Следом за ним буквально выбежал предводитель венецианцев Джироламо Минотто. То был грузный мужчина средних лет в расшитом золотой нитью бархатном дублете и с алчным взглядом торговца. Он пылал гневом и посылал страшные проклятия в адрес императора и всех греков, проживающих в Константинополе.
– Я этого так не оставлю! – кричал Минотто, ударяя себя в грудь. – За кровь моих людей можно отплатить только кровью!
Услышав слова своего предводителя, венецианский отряд перегородил дорогу гвардейцам. Те в ответ достали мечи.
– Джироламо! – крикнул я, обращая на себя внимание венецианского бальи. – Что ты делаешь?
Заметив меня, итальянец дал команду своим людям пропустить меня к нему.
– Прости, Георгий, но ваш император, судя по всему, окончательно лишился рассудка! – отведя меня в сторону, проговорил Минотто. – Еще вчера он обещал мне справедливый суд, а вместо этого он отпускает убийцу на свободу.
Джироламо Минотто всегда отличался рассудительностью и благоразумием, но теперь я не узнавал его. На щеках венецианца играли желваки, а лицо перекосилось от злобы.
– Я был там, – спокойно сказал я, – и видел все собственными глазами. Да, на моряков действительно напали, но и они повинны в убийствах. Я видел, как некоторые из них добивали безоружных, а другие напали на стражников и тяжело ранили одного из них.
Едва ли мои доводы смогли унять возмущение венецианца, однако он несколько смягчился.
– Что ж, пусть мои люди погорячились, – признал Минотто, озираясь по сторонам. – Однако этот город просто кишит фанатиками, которые вымещают свою злобу на каждом встречном иноземце.
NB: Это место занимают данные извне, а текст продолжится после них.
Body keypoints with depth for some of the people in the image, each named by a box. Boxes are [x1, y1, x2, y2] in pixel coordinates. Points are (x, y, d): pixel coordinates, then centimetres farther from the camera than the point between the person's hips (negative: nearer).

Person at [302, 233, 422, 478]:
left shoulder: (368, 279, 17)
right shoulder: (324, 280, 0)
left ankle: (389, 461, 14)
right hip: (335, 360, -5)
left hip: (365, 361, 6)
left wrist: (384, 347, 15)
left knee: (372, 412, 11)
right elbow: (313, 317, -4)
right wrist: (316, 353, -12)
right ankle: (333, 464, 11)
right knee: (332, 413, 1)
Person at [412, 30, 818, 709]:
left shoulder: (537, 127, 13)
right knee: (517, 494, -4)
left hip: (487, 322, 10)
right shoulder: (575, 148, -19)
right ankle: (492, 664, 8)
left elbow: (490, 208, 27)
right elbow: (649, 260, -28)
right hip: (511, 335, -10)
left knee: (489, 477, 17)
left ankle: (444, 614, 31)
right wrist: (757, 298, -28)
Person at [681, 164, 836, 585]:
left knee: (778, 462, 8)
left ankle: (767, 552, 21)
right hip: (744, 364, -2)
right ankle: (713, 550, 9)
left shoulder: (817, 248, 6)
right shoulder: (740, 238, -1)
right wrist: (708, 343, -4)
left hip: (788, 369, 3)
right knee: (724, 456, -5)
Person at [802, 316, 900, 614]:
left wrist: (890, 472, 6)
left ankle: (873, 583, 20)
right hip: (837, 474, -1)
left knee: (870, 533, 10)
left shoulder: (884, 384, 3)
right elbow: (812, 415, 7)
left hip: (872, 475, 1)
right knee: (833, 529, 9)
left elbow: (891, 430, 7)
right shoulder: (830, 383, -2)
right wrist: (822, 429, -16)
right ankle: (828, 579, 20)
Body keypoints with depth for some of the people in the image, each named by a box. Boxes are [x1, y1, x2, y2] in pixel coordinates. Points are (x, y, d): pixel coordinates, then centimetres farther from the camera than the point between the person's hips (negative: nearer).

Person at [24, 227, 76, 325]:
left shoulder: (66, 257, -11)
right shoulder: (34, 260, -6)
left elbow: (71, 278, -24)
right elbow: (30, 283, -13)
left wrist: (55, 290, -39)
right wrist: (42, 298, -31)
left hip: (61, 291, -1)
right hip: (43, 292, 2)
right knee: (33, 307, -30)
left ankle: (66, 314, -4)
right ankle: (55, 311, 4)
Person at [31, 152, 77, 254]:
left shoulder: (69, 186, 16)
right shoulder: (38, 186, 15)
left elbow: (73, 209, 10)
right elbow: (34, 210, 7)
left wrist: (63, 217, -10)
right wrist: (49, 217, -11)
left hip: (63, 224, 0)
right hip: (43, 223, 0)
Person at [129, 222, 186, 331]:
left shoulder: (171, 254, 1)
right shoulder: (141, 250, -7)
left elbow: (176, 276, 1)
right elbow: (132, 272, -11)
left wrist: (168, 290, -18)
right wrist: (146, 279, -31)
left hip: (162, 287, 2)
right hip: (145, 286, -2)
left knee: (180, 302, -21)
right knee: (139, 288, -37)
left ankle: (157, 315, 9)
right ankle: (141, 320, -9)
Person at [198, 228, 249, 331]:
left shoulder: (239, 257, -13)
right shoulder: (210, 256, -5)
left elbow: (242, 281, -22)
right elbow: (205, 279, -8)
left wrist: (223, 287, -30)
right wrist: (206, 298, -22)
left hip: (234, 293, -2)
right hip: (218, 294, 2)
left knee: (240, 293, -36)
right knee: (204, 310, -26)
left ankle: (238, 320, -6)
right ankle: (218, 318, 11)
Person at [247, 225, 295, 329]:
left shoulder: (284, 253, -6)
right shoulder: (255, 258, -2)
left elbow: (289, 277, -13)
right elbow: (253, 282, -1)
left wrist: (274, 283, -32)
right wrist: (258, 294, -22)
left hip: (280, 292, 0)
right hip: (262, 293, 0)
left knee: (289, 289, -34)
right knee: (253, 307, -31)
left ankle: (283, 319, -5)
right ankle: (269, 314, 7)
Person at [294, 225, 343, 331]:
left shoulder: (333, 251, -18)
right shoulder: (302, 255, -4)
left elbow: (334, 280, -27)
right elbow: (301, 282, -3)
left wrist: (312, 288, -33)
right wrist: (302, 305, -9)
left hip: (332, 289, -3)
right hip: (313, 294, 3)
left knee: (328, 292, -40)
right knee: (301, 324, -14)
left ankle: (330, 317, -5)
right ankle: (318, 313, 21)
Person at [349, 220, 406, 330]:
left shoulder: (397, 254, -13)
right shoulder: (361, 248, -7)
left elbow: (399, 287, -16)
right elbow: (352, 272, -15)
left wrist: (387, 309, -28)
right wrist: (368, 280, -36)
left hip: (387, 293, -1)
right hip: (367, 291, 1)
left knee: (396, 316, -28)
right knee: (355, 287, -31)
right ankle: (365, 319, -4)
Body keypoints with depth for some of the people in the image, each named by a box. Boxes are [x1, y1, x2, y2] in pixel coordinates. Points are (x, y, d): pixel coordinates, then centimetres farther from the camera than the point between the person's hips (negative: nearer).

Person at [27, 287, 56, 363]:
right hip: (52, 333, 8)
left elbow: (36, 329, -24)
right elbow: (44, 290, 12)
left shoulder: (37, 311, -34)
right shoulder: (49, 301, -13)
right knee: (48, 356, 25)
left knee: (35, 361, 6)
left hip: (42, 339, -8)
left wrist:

Я не хочу новых убийств, но как их избежать?
– Уведи людей!
– Ну уж нет! – огрызнулся итальянец. – Я заберу Андроника и свершу над ним правосудие, иначе эти нападения не прекратятся.
Я посмотрел на площадь. Небольшую кучку венецианцев теперь окружала толпа людей, и я не сомневался, добрая половина из них была готова наброситься на чужеземцев по первому зову.
История ничему не учит людей. И сейчас в моей памяти всплывали события из истории Константинополя почти трехсотлетней давности. Тогда в один из майских дней свора горожан ворвалась в латинские кварталы и устроила настоящую резню проживающих там иноземцев. Многие дома были сожжены, церкви превратились в дымящиеся руины, и лишь немногим латинянам удалось спастись бегством. В тот ужасный день тысячи людей были убиты, остальные проданы в рабство туркам. Но не прошло и двадцати лет, как захватившая Константинополь армия крестоносцев сполна рассчиталась с греками за своих убиенных братьев. Жестокость всегда порождает ответную жестокость – у этого правила нет исключений.
– Уведи людей! – повторил я сквозь зубы. – Иначе вас всех здесь перебьют…
Не успел я закончить фразу, как кем-то пущенный камень угодил в голову венецианского солдата. Тот со стоном упал на землю. Итальянцы сомкнули ряды и двинулись на горожан, те попятились назад и ответили новой порцией булыжников.
Мы с Минотто застыли на ступенях дворца, бессильно наблюдая, как на наших глазах разворачивается бойня. На лице венецианца я увидел смятение, он понимал, что горстка его людей не совладает обезумевшей толпой.